Last spring, in response to the Diversity Initiatives' concerns, the College held a Town Hall meeting, attended by approximately 250 faculty, staff and students. The Dean distribute the notes from that meeting over email today so all of us can be reminded of what our fellow community members said. We have already scheduled another meeting for next spring, a time for us to check in and see if we have made progress in learning how to live together in a different way. I invite you now to join us in May and share your perspective on our community.
So, as we stand poised at the beginning of a new academic year at Knox, I am profoundly hopeful. I want to share with you some thoughts on hope from the Czech playwright and a dissident Vaclav Havel. For decades before the breakup of the Soviet Union, Havel fought the Communist regime in Czechoslovakia, and was often imprisoned because of his activism. After leading the nonviolent Velvet Revolution he became the first democratically elected president of Czechoslovakia in 1989. In 1986, Havel wrote these words in a book called Disturbing the Peace:
The kind of hope I often think about (especially in situations that are particularly hopeless, such as prison) I understand above all as a state of mind, not a state of the world. Either we have hope within us or we don't; it is a dimension of the soul, it's not essentially dependent on some particular observation of the world or estimate of the situation. Hope is not prognostication. It is an orientation of the spirit, an orientation of the heart.

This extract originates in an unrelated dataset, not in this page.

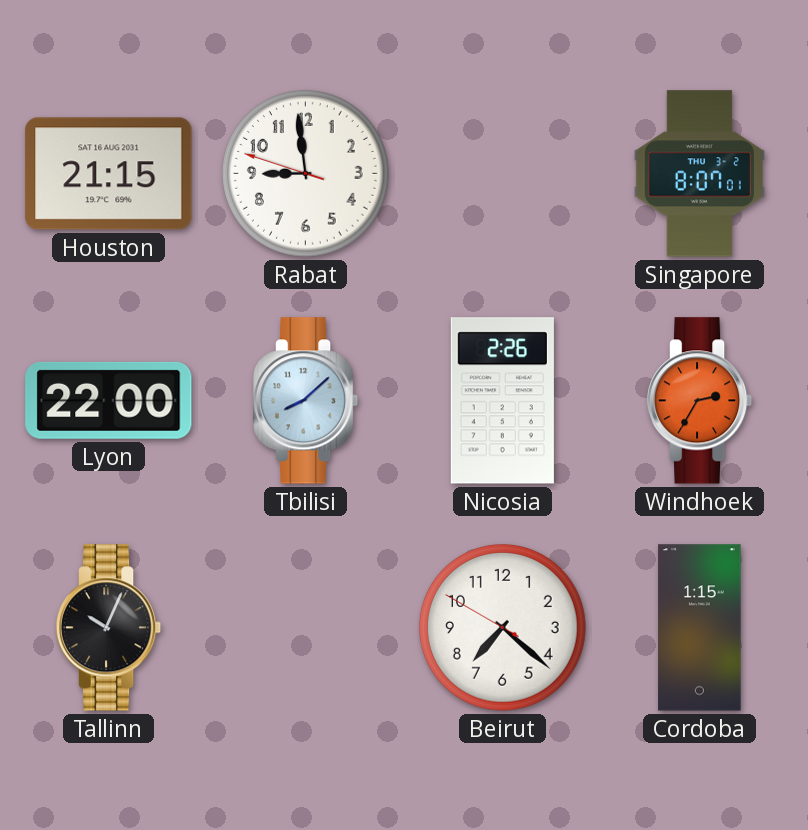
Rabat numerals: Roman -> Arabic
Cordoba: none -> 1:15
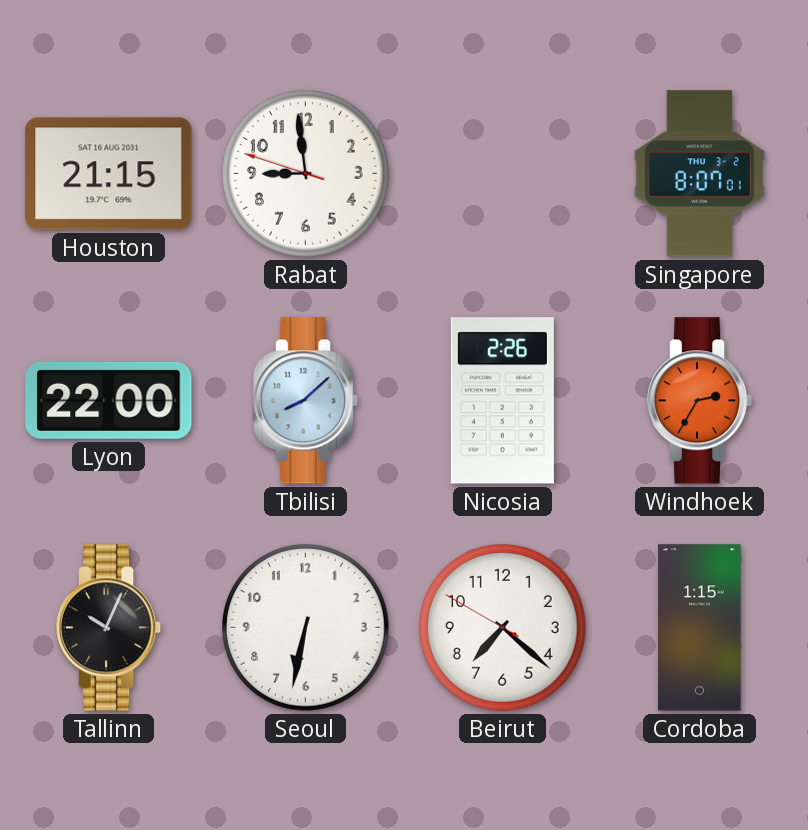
Seoul: none -> 6:32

In other words, hope is not about what is probable or likely, it is not a forecast. It lies within and is at the heart of this College, an orientation toward the future, toward One Community. Why are we hopeful? Because learning is the most hopeful human activity of all. It is in schools that I acquired a hopeful orientation of the heart because schools are communities built on a foundation of learning.
Learning is a leap of faith into the unknown, into the unfamiliar, into the uncomfortable. It is the repetitive act of battering against a barrier of confusion until it finally yields to understanding. The transformation of human society-- the future -- is all about learning. And as I often say, you will learn the most from the people the least like you. Welcome to the new year of learning, of transformation of this community,of progress toward One Community, a year of hope.
With today's start of classes, I now pronounce this academic year, Fall 2014 through Spring 2015, officially begun. May it be a wonderful year.